According to leaks online, Intel decided to postpone to February or March, 2016, the release of its next generation of high-end desktop CPUs built on the same 14nm process manufacturing as Intel's latest Skylake lineup.
Expected to arrive in January next year, Intel has decided to postpone the manufacturing of its next Core i7 “Broadwell-E” processors to spring next year for unknown reasons. It's highly likely, however, that Intel preferred to keep its fabs working on the 14nm Skylake wafers to meet the demand on the market rather than splitting the workforce between the old Haswells ported to the 14nm and the new Skylakes.
However, to present a solid marketing flow, it is very likely Intel will formally introduce its new enthusiast-class chips at CeBIT tradeshow in March.
BenchLife has released a couple of documents that proved this move from Intel. Apparently, Intel’s Core i7 Extreme “Broadwell-E” microprocessors will have six or eight cores with Hyper-Threading technology, quad-channel DDR4 memory controller (which will gain support for 2400MHz DDR4 SDRAM), 20MB last level cache, up to 40 PCI Express 3.0 lanes, so it seems it will be a Haswell E-based monster that will bring a strong X99 PCH alternative to Skylake's famous Z170.
The new “Broadwell-E” chips will be drop-in compatible with existing mainboards equipped with LGA2011-3 sockets so expect a longer life for the old Haswell-E architecture.
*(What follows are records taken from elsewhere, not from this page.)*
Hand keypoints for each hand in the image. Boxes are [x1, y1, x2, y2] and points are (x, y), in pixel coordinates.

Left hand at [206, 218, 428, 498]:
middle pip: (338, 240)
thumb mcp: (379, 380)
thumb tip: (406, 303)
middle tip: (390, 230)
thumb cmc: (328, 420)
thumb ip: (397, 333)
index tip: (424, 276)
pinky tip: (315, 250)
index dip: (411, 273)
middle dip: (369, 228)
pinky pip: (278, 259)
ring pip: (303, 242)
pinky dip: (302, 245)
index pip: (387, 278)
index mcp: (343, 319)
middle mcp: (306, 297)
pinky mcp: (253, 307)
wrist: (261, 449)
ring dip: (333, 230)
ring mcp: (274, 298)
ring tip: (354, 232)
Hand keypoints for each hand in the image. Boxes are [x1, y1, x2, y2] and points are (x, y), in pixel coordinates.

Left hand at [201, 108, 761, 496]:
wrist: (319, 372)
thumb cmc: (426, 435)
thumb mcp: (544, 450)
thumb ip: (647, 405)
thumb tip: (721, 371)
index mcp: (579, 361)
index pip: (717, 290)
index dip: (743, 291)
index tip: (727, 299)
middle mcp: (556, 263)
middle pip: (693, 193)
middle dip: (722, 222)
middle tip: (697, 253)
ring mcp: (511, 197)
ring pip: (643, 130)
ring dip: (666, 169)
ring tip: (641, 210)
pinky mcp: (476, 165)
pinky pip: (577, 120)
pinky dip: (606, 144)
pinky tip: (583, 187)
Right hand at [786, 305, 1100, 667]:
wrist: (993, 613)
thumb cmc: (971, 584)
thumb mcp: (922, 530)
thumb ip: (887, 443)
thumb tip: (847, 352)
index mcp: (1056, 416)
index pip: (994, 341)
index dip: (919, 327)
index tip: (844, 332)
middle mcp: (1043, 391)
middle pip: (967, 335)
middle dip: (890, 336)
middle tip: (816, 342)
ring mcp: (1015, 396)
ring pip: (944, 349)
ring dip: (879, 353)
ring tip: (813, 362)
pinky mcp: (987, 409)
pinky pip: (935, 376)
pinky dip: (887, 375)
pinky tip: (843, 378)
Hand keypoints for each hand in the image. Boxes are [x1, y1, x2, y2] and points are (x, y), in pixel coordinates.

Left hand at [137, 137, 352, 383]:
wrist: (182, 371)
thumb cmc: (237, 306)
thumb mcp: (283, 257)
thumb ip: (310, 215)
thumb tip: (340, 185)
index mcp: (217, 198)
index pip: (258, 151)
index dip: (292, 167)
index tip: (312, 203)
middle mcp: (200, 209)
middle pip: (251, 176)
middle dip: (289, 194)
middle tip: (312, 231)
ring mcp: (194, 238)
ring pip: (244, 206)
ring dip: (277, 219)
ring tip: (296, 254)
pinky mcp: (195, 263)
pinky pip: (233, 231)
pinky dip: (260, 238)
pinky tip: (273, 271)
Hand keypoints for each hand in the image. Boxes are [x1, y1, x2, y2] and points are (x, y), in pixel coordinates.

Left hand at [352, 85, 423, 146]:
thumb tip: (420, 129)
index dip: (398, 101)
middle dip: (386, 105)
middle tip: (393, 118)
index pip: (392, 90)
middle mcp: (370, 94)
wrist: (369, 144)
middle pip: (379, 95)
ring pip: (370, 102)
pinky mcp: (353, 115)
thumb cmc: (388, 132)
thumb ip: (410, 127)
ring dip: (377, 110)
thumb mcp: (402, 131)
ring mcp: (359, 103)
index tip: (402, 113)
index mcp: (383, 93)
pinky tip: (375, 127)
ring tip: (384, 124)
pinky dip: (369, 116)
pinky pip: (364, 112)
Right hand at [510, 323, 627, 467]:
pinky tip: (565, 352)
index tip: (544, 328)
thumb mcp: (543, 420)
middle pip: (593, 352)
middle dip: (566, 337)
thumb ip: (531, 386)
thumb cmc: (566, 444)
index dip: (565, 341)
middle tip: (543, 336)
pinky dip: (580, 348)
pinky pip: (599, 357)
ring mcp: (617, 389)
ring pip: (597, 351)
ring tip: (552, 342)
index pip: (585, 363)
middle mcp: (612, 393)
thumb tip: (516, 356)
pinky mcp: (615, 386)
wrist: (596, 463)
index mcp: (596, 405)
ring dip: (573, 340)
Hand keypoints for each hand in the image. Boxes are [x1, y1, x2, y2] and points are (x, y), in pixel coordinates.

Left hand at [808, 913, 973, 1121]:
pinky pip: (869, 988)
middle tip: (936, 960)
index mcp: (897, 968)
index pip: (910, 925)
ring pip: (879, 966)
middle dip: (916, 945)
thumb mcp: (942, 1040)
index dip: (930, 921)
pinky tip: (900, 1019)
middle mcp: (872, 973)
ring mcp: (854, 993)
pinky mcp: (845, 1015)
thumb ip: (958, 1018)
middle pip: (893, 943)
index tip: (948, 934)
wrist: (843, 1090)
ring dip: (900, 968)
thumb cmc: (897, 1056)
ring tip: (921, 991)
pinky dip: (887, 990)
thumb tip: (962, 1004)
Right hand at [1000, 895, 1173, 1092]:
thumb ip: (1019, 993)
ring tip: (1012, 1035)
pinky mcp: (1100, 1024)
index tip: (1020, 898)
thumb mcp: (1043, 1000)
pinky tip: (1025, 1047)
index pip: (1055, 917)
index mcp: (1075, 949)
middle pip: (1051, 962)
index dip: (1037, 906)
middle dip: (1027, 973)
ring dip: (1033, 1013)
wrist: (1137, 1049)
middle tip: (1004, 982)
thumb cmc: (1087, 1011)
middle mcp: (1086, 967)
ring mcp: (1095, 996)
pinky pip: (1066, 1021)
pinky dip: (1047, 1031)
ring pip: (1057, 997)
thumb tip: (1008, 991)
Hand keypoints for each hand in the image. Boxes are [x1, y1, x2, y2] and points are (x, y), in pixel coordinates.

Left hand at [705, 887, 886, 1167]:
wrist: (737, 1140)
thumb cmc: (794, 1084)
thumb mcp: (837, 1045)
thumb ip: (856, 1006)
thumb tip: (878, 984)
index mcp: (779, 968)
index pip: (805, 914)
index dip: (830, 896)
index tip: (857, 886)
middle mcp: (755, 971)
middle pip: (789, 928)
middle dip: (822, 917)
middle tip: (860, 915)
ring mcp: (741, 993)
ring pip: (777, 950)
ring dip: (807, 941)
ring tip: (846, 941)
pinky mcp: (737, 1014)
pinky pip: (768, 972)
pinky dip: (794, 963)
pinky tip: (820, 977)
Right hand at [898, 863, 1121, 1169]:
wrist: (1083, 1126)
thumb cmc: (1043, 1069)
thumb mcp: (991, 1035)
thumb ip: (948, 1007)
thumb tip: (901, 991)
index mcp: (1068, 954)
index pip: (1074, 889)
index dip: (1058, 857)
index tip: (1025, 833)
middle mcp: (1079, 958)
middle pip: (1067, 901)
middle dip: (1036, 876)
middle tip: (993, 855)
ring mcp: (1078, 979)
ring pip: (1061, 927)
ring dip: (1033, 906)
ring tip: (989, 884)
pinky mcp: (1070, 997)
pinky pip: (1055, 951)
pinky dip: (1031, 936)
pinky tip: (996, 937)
Although it was the first architecture to support the DDR4, it will be quite limited to the Z170, but will allow the old generation to live longer and provide equal if not better multi-threaded performance than the Skylake, as we emphasized in our review.
Intel's Core i7 Extreme processors are probably the best there is at the moment, even in the current iteration, so a slight delay of an even more powerful model to next year's spring won't affect Intel in any way whatsoever.